If it is the latter, the president of Europe will be taking on an enormously difficult challenge, managing 27 national and sometimes competing visions of the world. After all, Berlin and Warsaw have not been able to agree on a common line on Russia for the past three centuries. The divisions between Europe's anti-Americans and the Euro-Atlanticists go back decades. Europe's foreign-policy priorities look very different from Helsinki than from Nicosia.

But the genius of European construction is that the seemingly intractable problems—merging a dozen currencies and central banks into the euro zone, or allowing workers to work across borders in a manner unthinkable under the North American Free Trade Agreement—slowly dissolve. A president of Europe with skill, patience, cunning and a sense of purpose and vision can make the new post into a powerful voice for Europe's mixture of soft and occasionally hard power on the world stage.

But where is the president to be found? A queue of prime ministers and ex-prime ministers is forming, hoping to begin the job in the summer of 2009. Top of the list is the chain-smoking bon viveur prime minister of Luxembourg, Jean-Claude Juncker. Although his country is home to more tax-avoiding German bank accounts than Lichtenstein, Juncker is popular with his fellow European conservative politicians, including the German chancellor, Angela Merkel.

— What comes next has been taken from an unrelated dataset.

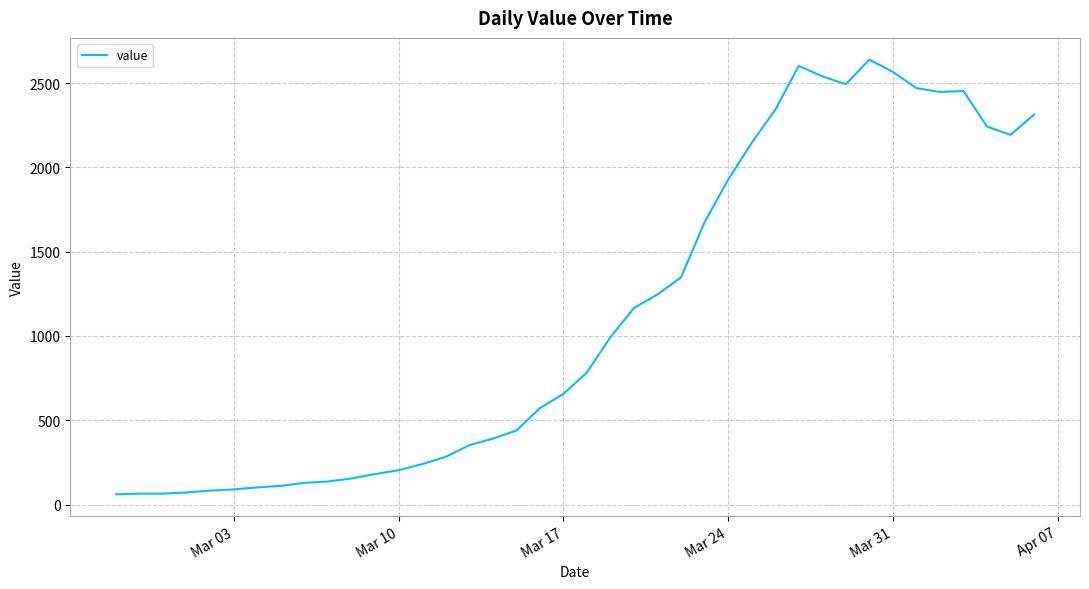

What is the difference between the maximum and minimum values?

2578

Fluent in English, French and German, Juncker represents the last expression of the federal dream of a United States of Europe. But his federalist penchant for transferring power to Brussels at the expense of Europe's nation-states may produce a veto from the new generation of EU leaders who see Europe as a confederation of nations, with Brussels adding value but not seeking superiority over national governments and parliaments.

Another wanna-be president of Europe is Anders Fogh Rasmussen, the liberal but right-wing Danish prime minister who is likely to lose power at the next election. He is learning French, but his coalition with some strongly anti-immigrant politicians may reduce his appeal. The former French president Valéry Giscard d'Estaing, who authored the first efforts five years ago at drawing up a constitution, recently gave an interview about the EU presidency and described the qualities required in terms that, unsurprisingly, correspond to his own CV. There are other former government leaders who are eager to get back into the saddle, and in Brussels there is talk of the current European Commission president, José Manuel Barroso, moving across to be president of Europe to allow a fellow conservative like Juncker or the recently deposed Austrian chancellor Wolfgang Schüssel to move to Brussels as Commission president.